Colorado’s Marijuana Enforcement Division indirectly admitted in an interview with KHN that these regulations do little to curb the increasing number of children ingesting cannabis products.

“When asked whether the mandates are effective, [Colorado Marijuana Enforcement Division spokesperson Shannon] Gray said the Marijuana Enforcement Division has ‘observed material compliance with these regulations’ among marijuana businesses,” stated KHN. 

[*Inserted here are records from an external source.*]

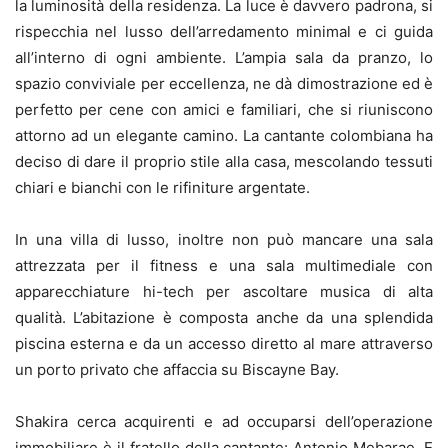
la luminosità della residenza. La luce è davvero padrona, si
rispecchia nel lusso dell’arredamento minimal e ci guida
all’interno di ogni ambiente. L’ampia sala da pranzo, lo
spazio conviviale per eccellenza, ne dà dimostrazione ed è
perfetto per cene con amici e familiari, che si riuniscono
attorno ad un elegante camino. La cantante colombiana ha
deciso di dare il proprio stile alla casa, mescolando tessuti
chiari e bianchi con le rifiniture argentate.
In una villa di lusso, inoltre non può mancare una sala
attrezzata per il fitness e una sala multimediale con
apparecchiature hi-tech per ascoltare musica di alta
qualità. L’abitazione è composta anche da una splendida
piscina esterna e da un accesso diretto al mare attraverso
un porto privato che affaccia su Biscayne Bay.
Shakira cerca acquirenti e ad occuparsi dell’operazione
immobiliare è il fratello della cantante: Antonio Mebarae. E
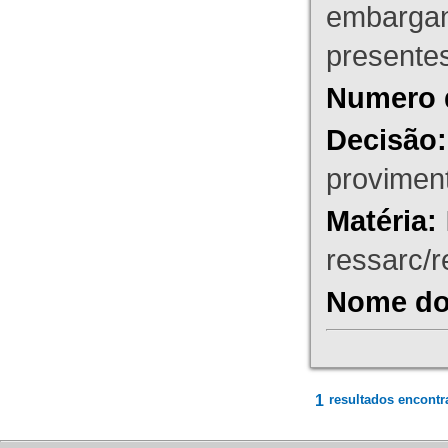
embargant
presente
Numero 
Decisão:
proviment
Matéria:
ressarc/re
Nome do 
1
resultados encontr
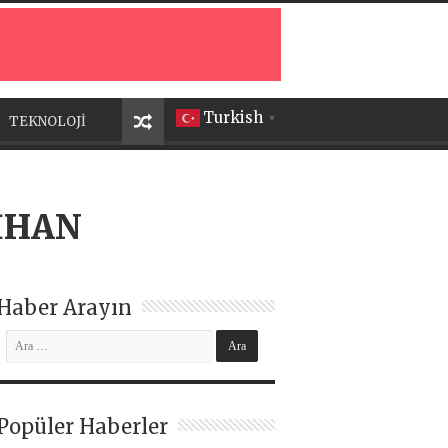
Turkish
TEKNOLOJİ
▼
İHAN
Haber Arayın
Popüler Haberler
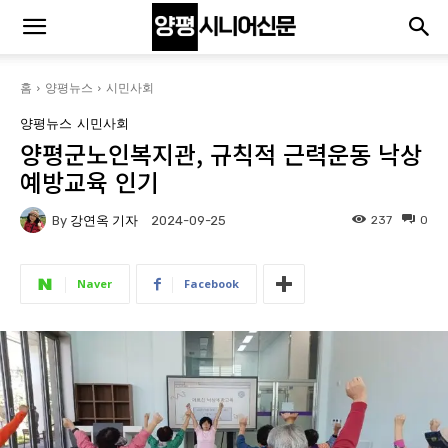
홈
양평뉴스
시민사회
양평뉴스
시민사회
양평군노인복지관, 규칙적 근력운동 낙상
예방교육 인기
By
강연옥 기자
237
0
2024-09-25
Naver
Facebook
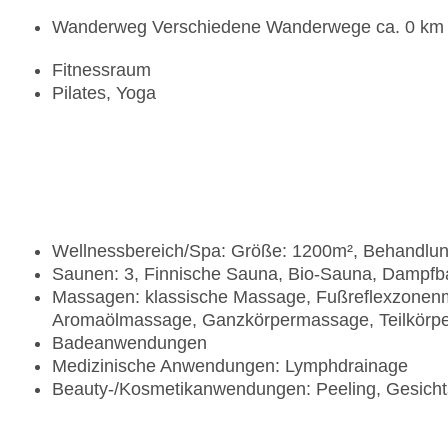
Wanderweg Verschiedene Wanderwege ca. 0 km
Fitnessraum
Pilates, Yoga
Wellnessbereich/Spa: Größe: 1200m², Behandlu
Saunen: 3, Finnische Sauna, Bio-Sauna, Dampfb
Massagen: klassische Massage, Fußreflexzone
Aromaölmassage, Ganzkörpermassage, Teilkör
Badeanwendungen
Medizinische Anwendungen: Lymphdrainage
Beauty-/Kosmetikanwendungen: Peeling, Gesicht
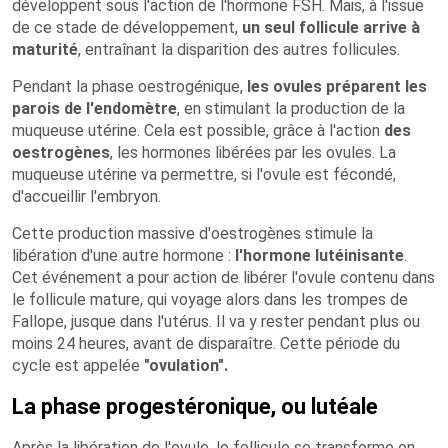
développent sous l'action de l'hormone FSH. Mais, à l'issue
de ce stade de développement,
un seul follicule arrive à
maturité
, entraînant la disparition des autres follicules.
Pendant la phase oestrogénique,
les ovules préparent les
parois de l'endomètre
, en stimulant la production de la
muqueuse utérine. Cela est possible, grâce à l'action
des
oestrogènes
, les hormones libérées par les ovules. La
muqueuse utérine va permettre, si l'ovule est fécondé,
d'accueillir l'embryon.
Cette production massive d'oestrogènes stimule la
libération d'une autre hormone :
l'hormone lutéinisante
.
Cet événement a pour action de libérer l'ovule contenu dans
le follicule mature, qui voyage alors dans les trompes de
Fallope, jusque dans l'utérus. Il va y rester pendant plus ou
moins 24 heures, avant de disparaître. Cette période du
cycle est appelée
"ovulation".
La phase progestéronique, ou lutéale
Après la libération de l'ovule, le follicule se transforme en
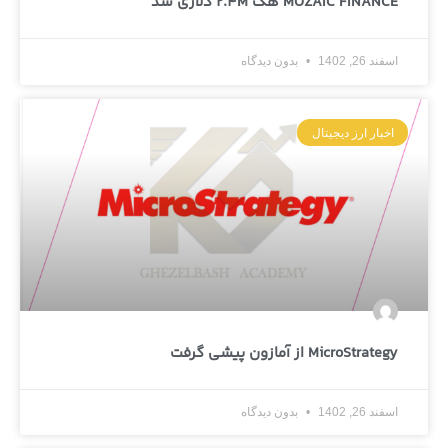
MOZAIC FINANCE هک ۲.۴M دلاری شد
اسفند 26, 1402
بدون دیدگاه
اخبار ارز دیجیتال
MicroStrategy از آمازون پیشی گرفت
اسفند 26, 1402
بدون دیدگاه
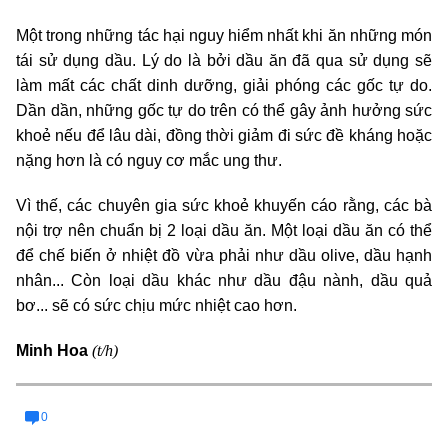
Một trong những tác hại nguy hiểm nhất khi ăn những món
tái sử dụng dầu. Lý do là bởi dầu ăn đã qua sử dụng sẽ
làm mất các chất dinh dưỡng, giải phóng các gốc tự do.
Dần dần, những gốc tự do trên có thể gây ảnh hưởng sức
khoẻ nếu để lâu dài, đồng thời giảm đi sức đề kháng hoặc
nặng hơn là có nguy cơ mắc ung thư.
Vì thế, các chuyên gia sức khoẻ khuyến cáo rằng, các bà
nội trợ nên chuẩn bị 2 loại dầu ăn. Một loại dầu ăn có thể
để chế biến ở nhiệt đồ vừa phải như dầu olive, dầu hạnh
nhân... Còn loại dầu khác như dầu đậu nành, dầu quả
bơ... sẽ có sức chịu mức nhiệt cao hơn.
(t/h)
Minh Hoa
0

For children, marijuana results in problems walking, sitting up, and breathing; some develop seizures. The CDC declared that child marijuana poisonings have increased wherever marijuana has been legalized. Colorado’s marijuana exposures nearly doubled the year after they legalized it, 2015; these numbers reflected a five-fold increase from 2009. In 2021, the Maricopa County Poison Control Centers reported 163 pediatric cannabis poisonings, 108 of which warranted hospital admission or emergency treatment, compared with 86 reported poisonings in 2020. 

The CDC warned that children are more susceptible to the brain-damaging results of marijuana: memory, learning, attention, decision-making, coordination, emotion, and reaction time. 

The CDC also notes that long-term or frequent marijuana use has been linked to psychosis or schizophrenia.

According to America’s Poison Centers (APC) National Poison Data System (NPDS), the nation’s warehouse for the nation’s 55 poison centers, there were over 7,000 children under 5 exposed to cannabinoid in 2021, over 2,300 from ages 6-12, and nearly 4,700 from ages 13-19.

Arizona legalized recreational marijuana in November 2020 through Proposition 207, which included guardrails that were supposed to prevent these pediatric poisonings: requiring manufacturers and dispensaries to use child-resistant packaging and banning the sale of cannabis products in the form of gummy worms and gummy bears. Yet, the number of pediatric poisonings has steadily increased.

Ninth Circuit Court Judge Roopali Desai authored the ballot initiative summary for Prop 207 while she was a lawyer in Phoenix. The Biden administration nominated her to the court last year.